In a typical self-driving car technology stack, certain elements—such as high-definition maps, location-based services, data clouds, etc., are restricted by local regulators for safety reasons. In the industry, such restrictions are referred to as “reverse restriction policies.”
Affected by this, overseas companies cannot participate in the technical aspects of autonomous driving in China.
In China, HD maps are almost always provided by local industry players. The same is true for geolocation-based services and data clouds. However, five technologies, including mobile service interfaces, motion planning algorithms, Internet of Vehicles, central processing and graphics computing units, and sensors, are currently open to overseas industry participants.
Some technology companies with foreign backgrounds are now trying to circumvent the above problems through different technological paths. Nullmax, a technology company founded in Silicon Valley in the United States in 2016, is one such example.
In June this year, the technology company released an autonomous driving system solution called Nullmax Max, the biggest feature of which is that it can achieve L3-level autonomous driving without relying on high-precision maps and lidars.
“Our view is that the smarter the car, the less reliance on HD maps,” said Xu Lei, the company’s founder and CEO. In fact, the Nullmax Max system mainly uses sensors to perceive the external environment, and then uses deep learning to improve the intelligence of autonomous driving, thereby simulating an autonomous driving experience similar to human driving behavior based on a technology called “reference planning”.
The abandonment of lidar is due to the consideration of application cost. “Our set of sensors are all automotive-grade sensors, mainly cameras, and do not rely on expensive lidars. In terms of magnitude, a laser is much more expensive than all our sensors combined.” Xu Lei explained Dao said, “If autonomous driving becomes a technology that everyone can’t afford, it will be difficult to really create value for the public.”
A positive sign for China’s autonomous driving industry players, however, is the Chinese government’s strong support for improving the technology’s local R&D capabilities.
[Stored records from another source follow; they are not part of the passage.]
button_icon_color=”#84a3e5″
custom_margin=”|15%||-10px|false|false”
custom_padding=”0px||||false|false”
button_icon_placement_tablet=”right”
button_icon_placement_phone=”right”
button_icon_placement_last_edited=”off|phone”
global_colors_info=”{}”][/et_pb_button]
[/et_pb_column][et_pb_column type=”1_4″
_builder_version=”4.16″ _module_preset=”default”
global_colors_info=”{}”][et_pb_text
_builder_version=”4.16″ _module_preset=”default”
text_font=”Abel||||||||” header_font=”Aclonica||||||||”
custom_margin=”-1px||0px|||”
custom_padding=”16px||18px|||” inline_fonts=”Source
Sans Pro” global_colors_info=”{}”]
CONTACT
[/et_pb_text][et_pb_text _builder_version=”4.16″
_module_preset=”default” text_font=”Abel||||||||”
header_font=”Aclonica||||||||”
The autonomous driving test areas established successively in Shanghai Jiading, Xiongan New Area and other places can be regarded as examples. Such support will undoubtedly play a positive role in nurturing the R&D capabilities of local industry players.
Today, many venture capital groups and mainstream Internet companies have a strong interest in the opportunities that China’s autonomous driving industry holds in catching up with the world.
Over the past five years, local auto and parts companies developing autonomous driving-related technologies have received a cumulative $7 billion in funding. Alibaba, Baidu and Tencent are all investing heavily in these areas and seeking cooperation.
For example, Baidu and Tencent have invested in NIO, while Alibaba has invested in Xpeng Motors. In addition, Alibaba has established strategic partnerships with SAIC, Tencent and many OEMs, while Baidu has relied on its Apollo program to gather many industry players in the autonomous driving value chain.
Abundant disposable funds and high support from the government will have a positive effect on China’s self-driving car industry. The superposition of the two may make the above-mentioned industries show a competitive picture at the fastest speed.
However, some analysts pointed out that China’s autonomous driving industry needs to integrate itself into the global ecosystem to avoid the problem of “reinventing the wheel”.
“For Chinese companies, this kind of integration is very important, because to achieve high-level autonomous driving, the technical requirements are basically very close, so it can be easily transferred between various markets and regions.” Liu Rui said.